Cuando me preguntan qué estoy leyendo y sospecho que quien lo hace nunca ha oído el nombre del autor ni el título de la obra que tengo en las manos, le presto el libro si es que existe en alguna parte de la tapa del tomo una breve reseña. Si no es así, trato de ironizar con el titulo, por ejemplo: si estuviera leyendo “Música para camaleones” de Truman Capote, yo respondería: “trata sobre unos camaleones que se visten de frac y que van a conciertos de música clásica", y sonrío como dándole a entender a esa persona que estoy bromeando (y que le estoy tomando el pelo para que me deje leer en paz). A Lucrecia le entregué el libro para que leyera la descripción que había en la contraportada, pero ella ni caso le hizo; de frente se puso a hojear las primeras páginas. Se detuvo en una de ellas y empezó a leer. En menos de dos minutos, ella que es bien blanca, se puso roja como un tomate. “No sé cómo puedes leer estas cosas” me dijo entre molesta y avergonzada, y luego de prácticamente tirarme el libro, se fue quién sabe a dónde; a clases lo más seguro.
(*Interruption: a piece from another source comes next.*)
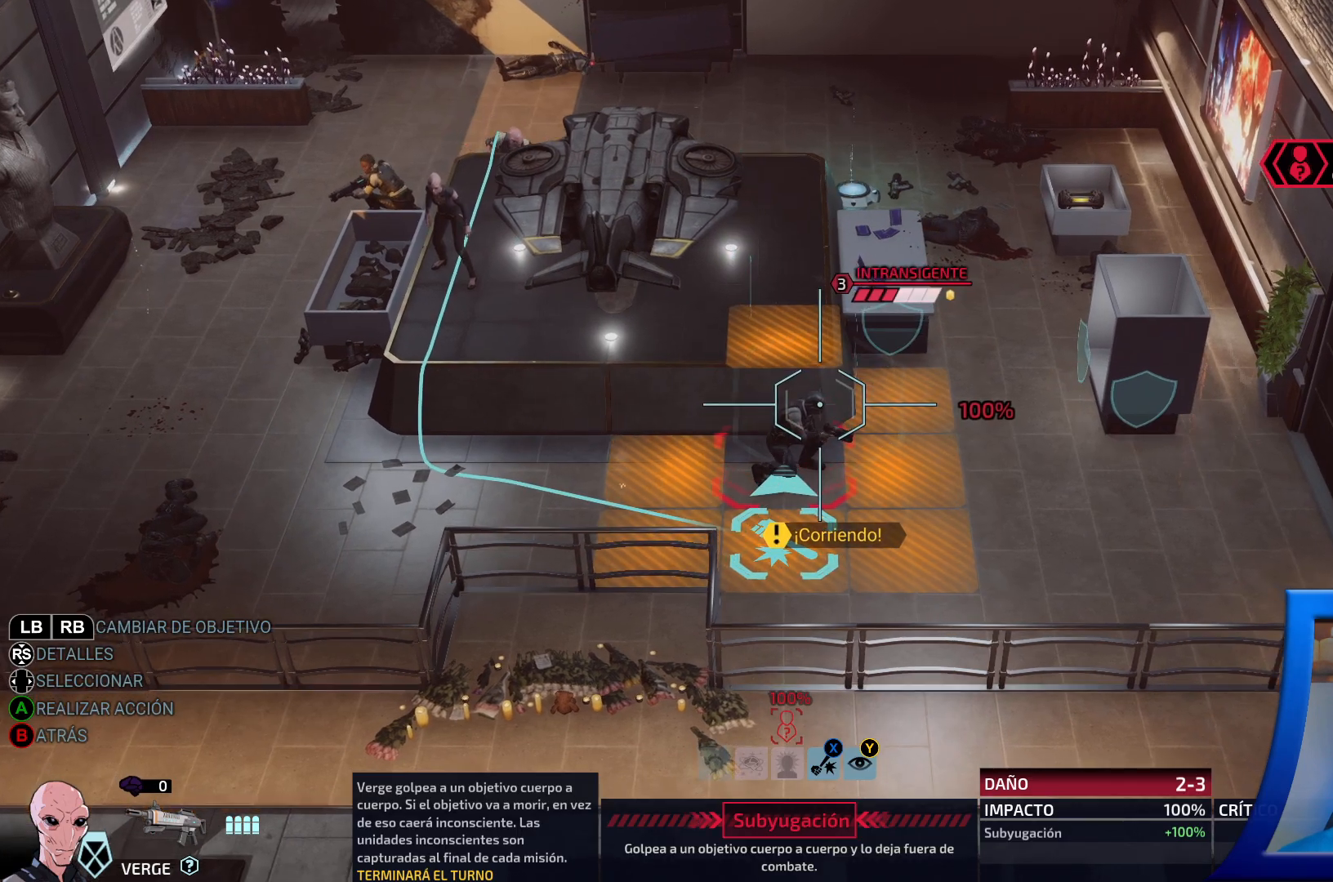
{"buttons": [], "left_stick": "center", "right_stick": "center", "events": []}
Quise morirme de la risa pero el letrerito ese de “silencio por favor” me lo impidió. Rápidamente busqué en las primeras páginas del libro las líneas que casi provocan que chorros de sangre manaran de su rostro. Podría apostar que fue la página once la culpable. Ahí, el protagonista, Henry (el mismo nombre del autor, ¿coincidencia?), se pregunta dónde estará el coño de su amada Tania, al que le alisaría las arrugas con su pene de quince centímetros llenos de semen; y luego de más reflexiones igual de explícitas, finaliza el párrafo diciendo: “Te morderé el clítoris y escupiré dos monedas de un franco...”.
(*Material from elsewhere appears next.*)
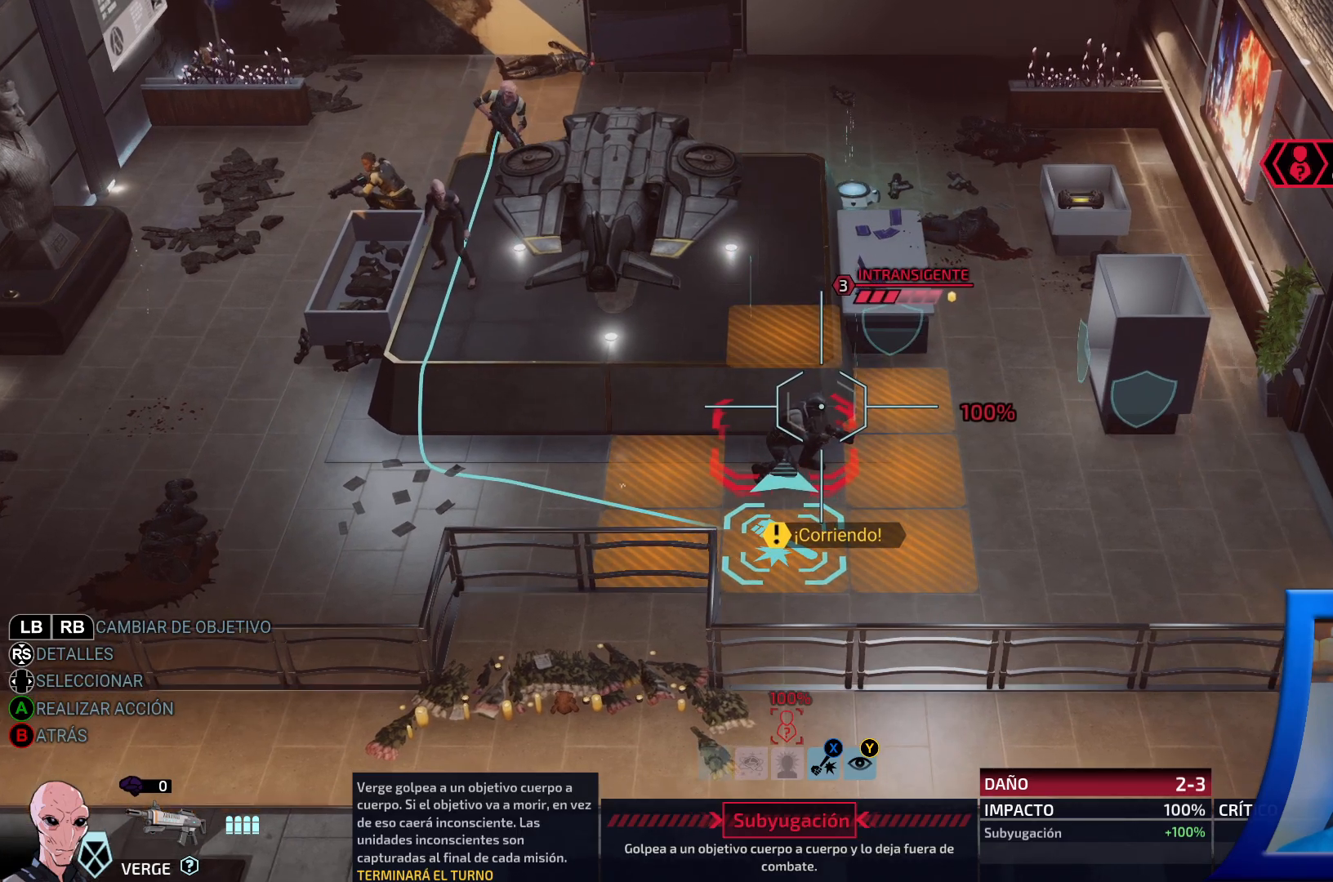
{"buttons": [], "left_stick": "center", "right_stick": "center", "events": []}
Ahora me dirás que “Trópico de Cáncer”, por más que ahora se le considere una de las obras maestras de la literatura, fue acusada en su momento de obscena y pornográfica; más o menos acorde con la opinión de Lucrecia. Bueno, qué es obsceno, qué es pornográfico, qué es erótico, qué es cochinada... ya es harina de otro costal. Yo sólo quería contarte mi versión de los hechos.